Is the GUI tech what's supposed to be novel? I couldn't care less about that backend in my everyday editor use as long as the editor is fast enough. Which on modern hardware, even Idea is.

Don't get me wrong, it's a good editor still.


Currently on this machine: using 900MB of RAM, including all language servers, with nine open projects - that is pretty phenomenal. VSCode could barely keep one open with the same memory.

The perception of 'fast' is very subjective. To me having a smooth, jitter-free UI, low input latency, and instant startup, all matter a lot.


It's amazing that a gig of ram is considered lightweight for having 8 project dirs open in an editor, which normally means 8 tree views and a few open file tabs per project :)

Even more amazing that 10GB for the same purpose is considered acceptable. ± 100MB for window, project files, LSP servers, ASTs etc is something very few editors can achieve - I'm pretty sure Zed beats both Emacs and Neovim in memory consumption.

"Including all language servers" is a big part of that. I hope.

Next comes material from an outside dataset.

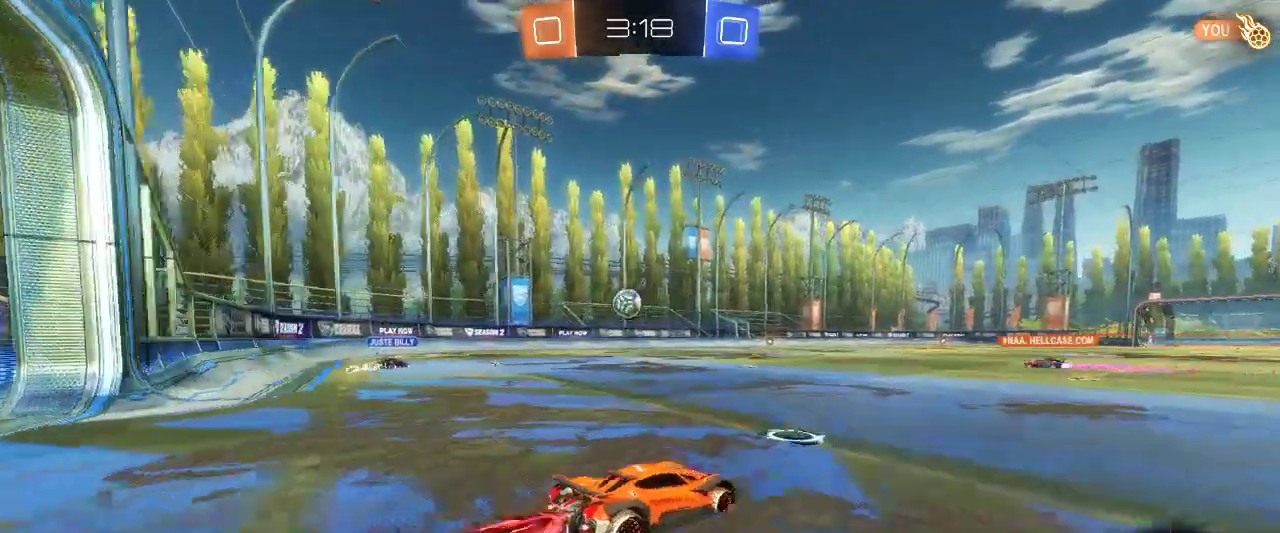
{"keys": ["z"], "mouse": [], "events": [[133, "mouse_left", "up"], [150, "mouse_right", "down"], [217, "mouse_right", "up"], [350, "mouse_right", "down"], [400, "mouse_right", "up"]]}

I’ll stick to my butterflies.

Good 'ol C-x M-c M-butterfly

I understand wanting your software to be well optimized, but at no point in my years of using VSCode have I ever actually had to care about how much RAM it's using. I have 32GB, I'm going to use it.

I made the mistake of buying an 8 GB macbook air m3 a while ago, thinking it would be enough. I wasn't accounting for docker or vscode. It REALLY lags. The vim mode plugin will regularly lag on nearly every keystroke, until I kill everything and restart.

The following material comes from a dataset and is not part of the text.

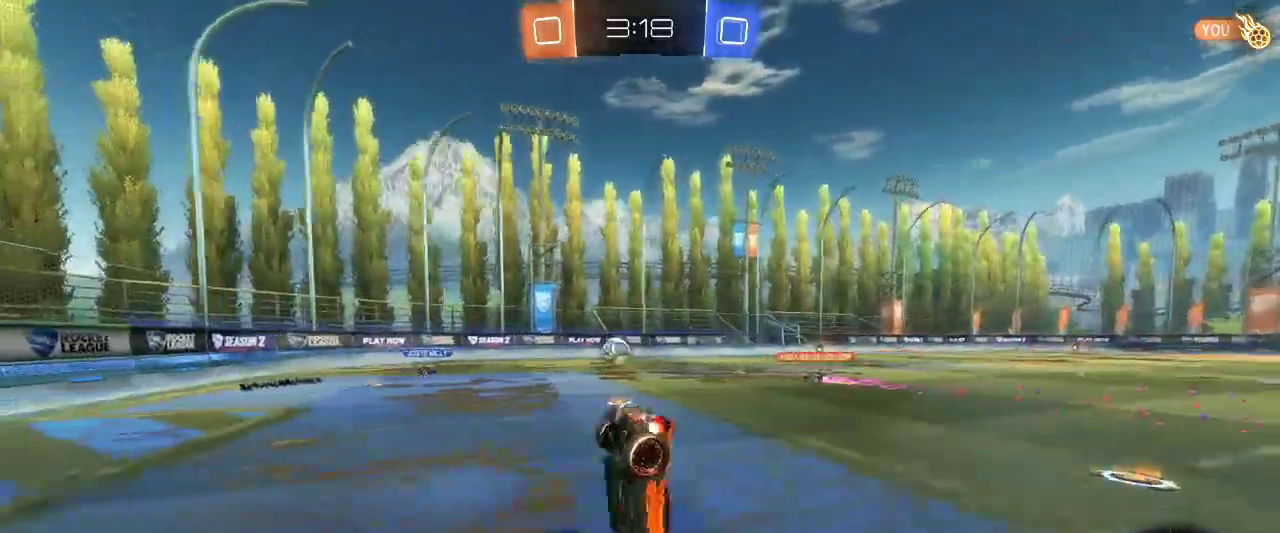
{"keys": [], "mouse": [], "events": [[50, "z", "up"]]}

On the topic of vim, the built-in vim mode in zed is really good. The helix mode is great too!!


I, too, would like to use my RAM. And I would like to be able to use it on the things I deem important, not to subsidize the laziness of devs who reach for Electron.

>I, too, would like to use my RAM.

I'd like to BETTER use my RAM, and have faster programs to boot (as programs who overuse RAM also are slower than more optimized ones).


Maybe use it to run a small local LLM + Zed instead of just VS Code?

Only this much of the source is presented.